■ **Aim**
Rewrite all the rows below, substituting "bounding box" for every occurrence of "bbox" and leaving everything else unchanged.

** START Information provided **

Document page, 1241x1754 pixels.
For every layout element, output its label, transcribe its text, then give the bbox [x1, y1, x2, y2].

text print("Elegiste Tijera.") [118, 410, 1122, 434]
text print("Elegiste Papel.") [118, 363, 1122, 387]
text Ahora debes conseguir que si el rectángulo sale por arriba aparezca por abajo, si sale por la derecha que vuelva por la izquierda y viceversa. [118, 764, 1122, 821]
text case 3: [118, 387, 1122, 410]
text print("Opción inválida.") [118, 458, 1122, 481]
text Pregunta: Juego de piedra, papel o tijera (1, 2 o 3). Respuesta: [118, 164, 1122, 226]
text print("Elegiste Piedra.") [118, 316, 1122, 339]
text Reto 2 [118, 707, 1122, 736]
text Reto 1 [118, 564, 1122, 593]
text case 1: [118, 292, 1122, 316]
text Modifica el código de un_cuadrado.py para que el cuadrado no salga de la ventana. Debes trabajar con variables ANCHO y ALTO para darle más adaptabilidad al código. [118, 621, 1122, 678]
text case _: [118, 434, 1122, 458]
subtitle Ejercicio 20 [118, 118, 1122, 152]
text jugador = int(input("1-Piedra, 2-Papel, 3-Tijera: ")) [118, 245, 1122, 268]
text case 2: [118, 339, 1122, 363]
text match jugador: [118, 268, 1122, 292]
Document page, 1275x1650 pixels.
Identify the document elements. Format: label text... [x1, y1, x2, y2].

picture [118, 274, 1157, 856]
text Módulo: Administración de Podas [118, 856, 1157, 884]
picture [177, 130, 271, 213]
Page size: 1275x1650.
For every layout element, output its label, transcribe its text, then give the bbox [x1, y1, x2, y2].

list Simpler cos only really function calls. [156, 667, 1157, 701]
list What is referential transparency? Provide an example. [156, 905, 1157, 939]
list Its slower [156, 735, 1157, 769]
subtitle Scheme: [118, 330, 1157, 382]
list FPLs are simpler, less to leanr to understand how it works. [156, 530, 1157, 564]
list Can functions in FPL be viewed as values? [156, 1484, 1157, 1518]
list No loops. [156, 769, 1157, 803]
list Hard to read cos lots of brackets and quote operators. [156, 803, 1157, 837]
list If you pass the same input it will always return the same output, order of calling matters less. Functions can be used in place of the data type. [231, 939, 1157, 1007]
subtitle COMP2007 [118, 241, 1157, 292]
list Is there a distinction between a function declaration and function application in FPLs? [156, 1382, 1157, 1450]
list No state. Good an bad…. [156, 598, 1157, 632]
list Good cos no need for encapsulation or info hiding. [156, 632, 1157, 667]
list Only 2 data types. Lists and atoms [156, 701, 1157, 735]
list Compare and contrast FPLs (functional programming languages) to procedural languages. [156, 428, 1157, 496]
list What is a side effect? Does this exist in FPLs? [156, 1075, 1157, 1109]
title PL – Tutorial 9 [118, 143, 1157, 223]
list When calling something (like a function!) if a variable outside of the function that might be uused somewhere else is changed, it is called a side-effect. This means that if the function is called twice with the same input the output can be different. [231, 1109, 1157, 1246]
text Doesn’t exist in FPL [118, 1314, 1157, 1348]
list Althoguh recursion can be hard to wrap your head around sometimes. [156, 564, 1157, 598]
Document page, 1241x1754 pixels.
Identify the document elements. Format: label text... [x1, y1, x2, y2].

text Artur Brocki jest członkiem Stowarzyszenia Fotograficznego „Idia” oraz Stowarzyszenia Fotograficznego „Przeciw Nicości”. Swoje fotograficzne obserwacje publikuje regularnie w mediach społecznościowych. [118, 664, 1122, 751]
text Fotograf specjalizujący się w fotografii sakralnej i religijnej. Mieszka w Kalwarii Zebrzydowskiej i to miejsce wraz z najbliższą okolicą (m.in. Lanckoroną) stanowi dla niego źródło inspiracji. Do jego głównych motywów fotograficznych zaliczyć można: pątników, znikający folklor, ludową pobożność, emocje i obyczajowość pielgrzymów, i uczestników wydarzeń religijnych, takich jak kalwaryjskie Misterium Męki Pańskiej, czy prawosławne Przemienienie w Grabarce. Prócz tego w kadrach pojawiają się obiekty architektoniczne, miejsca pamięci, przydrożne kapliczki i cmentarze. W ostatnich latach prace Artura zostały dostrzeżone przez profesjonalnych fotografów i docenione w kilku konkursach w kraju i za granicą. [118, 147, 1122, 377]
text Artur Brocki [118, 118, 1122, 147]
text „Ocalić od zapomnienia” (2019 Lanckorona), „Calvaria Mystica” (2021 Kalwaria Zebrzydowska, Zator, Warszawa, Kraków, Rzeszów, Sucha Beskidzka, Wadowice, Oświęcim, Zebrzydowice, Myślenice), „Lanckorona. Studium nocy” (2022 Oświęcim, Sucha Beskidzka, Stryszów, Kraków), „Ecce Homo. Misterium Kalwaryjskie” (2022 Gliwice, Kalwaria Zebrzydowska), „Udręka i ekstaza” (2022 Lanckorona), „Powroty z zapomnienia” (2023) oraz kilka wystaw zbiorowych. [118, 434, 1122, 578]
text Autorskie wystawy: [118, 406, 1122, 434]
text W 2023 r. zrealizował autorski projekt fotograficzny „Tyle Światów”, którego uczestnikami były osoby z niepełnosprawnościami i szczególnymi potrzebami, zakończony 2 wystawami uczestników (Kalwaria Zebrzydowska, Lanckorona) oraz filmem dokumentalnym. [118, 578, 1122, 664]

** END Information provided **

■ **Solution for this problem**
Document page, 1241x1754 pixels.
For every layout element, output its label, transcribe its text, then give the bounding box [x1, y1, x2, y2].

text print("Elegiste Tijera.") [118, 410, 1122, 434]
text print("Elegiste Papel.") [118, 363, 1122, 387]
text Ahora debes conseguir que si el rectángulo sale por arriba aparezca por abajo, si sale por la derecha que vuelva por la izquierda y viceversa. [118, 764, 1122, 821]
text case 3: [118, 387, 1122, 410]
text print("Opción inválida.") [118, 458, 1122, 481]
text Pregunta: Juego de piedra, papel o tijera (1, 2 o 3). Respuesta: [118, 164, 1122, 226]
text print("Elegiste Piedra.") [118, 316, 1122, 339]
text Reto 2 [118, 707, 1122, 736]
text Reto 1 [118, 564, 1122, 593]
text case 1: [118, 292, 1122, 316]
text Modifica el código de un_cuadrado.py para que el cuadrado no salga de la ventana. Debes trabajar con variables ANCHO y ALTO para darle más adaptabilidad al código. [118, 621, 1122, 678]
text case _: [118, 434, 1122, 458]
subtitle Ejercicio 20 [118, 118, 1122, 152]
text jugador = int(input("1-Piedra, 2-Papel, 3-Tijera: ")) [118, 245, 1122, 268]
text case 2: [118, 339, 1122, 363]
text match jugador: [118, 268, 1122, 292]
Document page, 1275x1650 pixels.
Identify the document elements. Format: label text... [x1, y1, x2, y2].

picture [118, 274, 1157, 856]
text Módulo: Administración de Podas [118, 856, 1157, 884]
picture [177, 130, 271, 213]
Page size: 1275x1650.
For every layout element, output its label, transcribe its text, then give the bounding box [x1, y1, x2, y2].

list Simpler cos only really function calls. [156, 667, 1157, 701]
list What is referential transparency? Provide an example. [156, 905, 1157, 939]
list Its slower [156, 735, 1157, 769]
subtitle Scheme: [118, 330, 1157, 382]
list FPLs are simpler, less to leanr to understand how it works. [156, 530, 1157, 564]
list Can functions in FPL be viewed as values? [156, 1484, 1157, 1518]
list No loops. [156, 769, 1157, 803]
list Hard to read cos lots of brackets and quote operators. [156, 803, 1157, 837]
list If you pass the same input it will always return the same output, order of calling matters less. Functions can be used in place of the data type. [231, 939, 1157, 1007]
subtitle COMP2007 [118, 241, 1157, 292]
list Is there a distinction between a function declaration and function application in FPLs? [156, 1382, 1157, 1450]
list No state. Good an bad…. [156, 598, 1157, 632]
list Good cos no need for encapsulation or info hiding. [156, 632, 1157, 667]
list Only 2 data types. Lists and atoms [156, 701, 1157, 735]
list Compare and contrast FPLs (functional programming languages) to procedural languages. [156, 428, 1157, 496]
list What is a side effect? Does this exist in FPLs? [156, 1075, 1157, 1109]
title PL – Tutorial 9 [118, 143, 1157, 223]
list When calling something (like a function!) if a variable outside of the function that might be uused somewhere else is changed, it is called a side-effect. This means that if the function is called twice with the same input the output can be different. [231, 1109, 1157, 1246]
text Doesn’t exist in FPL [118, 1314, 1157, 1348]
list Althoguh recursion can be hard to wrap your head around sometimes. [156, 564, 1157, 598]
Document page, 1241x1754 pixels.
Identify the document elements. Format: label text... [x1, y1, x2, y2].

text Artur Brocki jest członkiem Stowarzyszenia Fotograficznego „Idia” oraz Stowarzyszenia Fotograficznego „Przeciw Nicości”. Swoje fotograficzne obserwacje publikuje regularnie w mediach społecznościowych. [118, 664, 1122, 751]
text Fotograf specjalizujący się w fotografii sakralnej i religijnej. Mieszka w Kalwarii Zebrzydowskiej i to miejsce wraz z najbliższą okolicą (m.in. Lanckoroną) stanowi dla niego źródło inspiracji. Do jego głównych motywów fotograficznych zaliczyć można: pątników, znikający folklor, ludową pobożność, emocje i obyczajowość pielgrzymów, i uczestników wydarzeń religijnych, takich jak kalwaryjskie Misterium Męki Pańskiej, czy prawosławne Przemienienie w Grabarce. Prócz tego w kadrach pojawiają się obiekty architektoniczne, miejsca pamięci, przydrożne kapliczki i cmentarze. W ostatnich latach prace Artura zostały dostrzeżone przez profesjonalnych fotografów i docenione w kilku konkursach w kraju i za granicą. [118, 147, 1122, 377]
text Artur Brocki [118, 118, 1122, 147]
text „Ocalić od zapomnienia” (2019 Lanckorona), „Calvaria Mystica” (2021 Kalwaria Zebrzydowska, Zator, Warszawa, Kraków, Rzeszów, Sucha Beskidzka, Wadowice, Oświęcim, Zebrzydowice, Myślenice), „Lanckorona. Studium nocy” (2022 Oświęcim, Sucha Beskidzka, Stryszów, Kraków), „Ecce Homo. Misterium Kalwaryjskie” (2022 Gliwice, Kalwaria Zebrzydowska), „Udręka i ekstaza” (2022 Lanckorona), „Powroty z zapomnienia” (2023) oraz kilka wystaw zbiorowych. [118, 434, 1122, 578]
text Autorskie wystawy: [118, 406, 1122, 434]
text W 2023 r. zrealizował autorski projekt fotograficzny „Tyle Światów”, którego uczestnikami były osoby z niepełnosprawnościami i szczególnymi potrzebami, zakończony 2 wystawami uczestników (Kalwaria Zebrzydowska, Lanckorona) oraz filmem dokumentalnym. [118, 578, 1122, 664]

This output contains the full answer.